What is a 1 Rep Max Calculator?
A 1 Rep Max (1RM) calculator is an essential tool for weightlifters, bodybuilders, and powerlifters. It estimates the maximum amount of weight you can lift for a single repetition based on the weight you lifted for multiple reps. Knowing your 1RM is crucial for designing effective training programs based on percentage intensity.
Why Use This Calculator?
- Safety: Testing a true 1RM can be dangerous without a spotter. Our calculator lets you estimate it safely using sub-maximal loads (e.g., lifting a weight 5 times).

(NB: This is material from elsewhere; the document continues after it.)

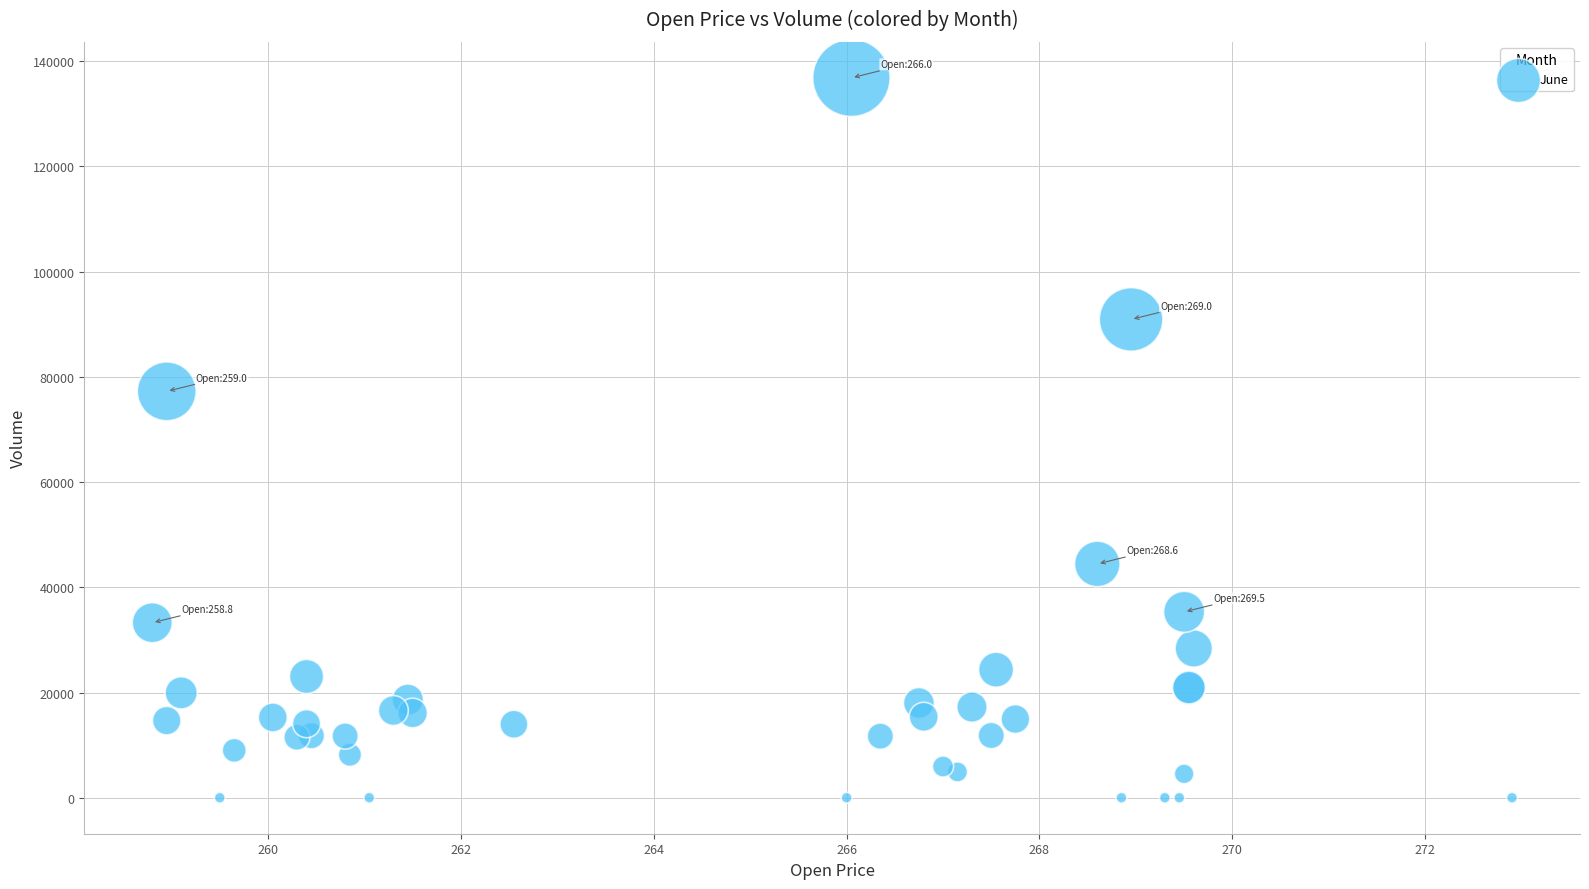

What Y value in the scatter plot is closest to 68426?

77255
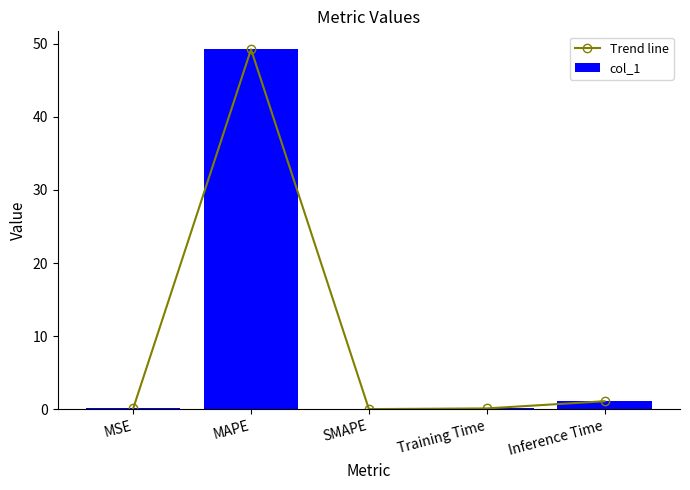

Are the bars grouped side by side (vs. stacked)?

Yes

- Progress Tracking: Easily track your strength gains in Bench Press, Squat, and Deadlift without testing your max every week.
- Training Zones: Automatically generates a percentage chart (60% to 95%) so you know exactly how much to lift for hypertrophy or strength.
Formulas We Use
We use industry-standard formulas to ensure accuracy:
- Epley Formula: Best for general lifting and sets of 2-10 reps.
- Brzycki Formula: Highly accurate for lower rep ranges.
- Lombardi & O'Conner: Alternative formulas favored by specific powerlifting communities.
How to Use
Select your muscle group (e.g., Chest for Bench Press), enter the weight lifted, and the number of repetitions performed. Click "Calculate" to see your estimated max and training chart instantly.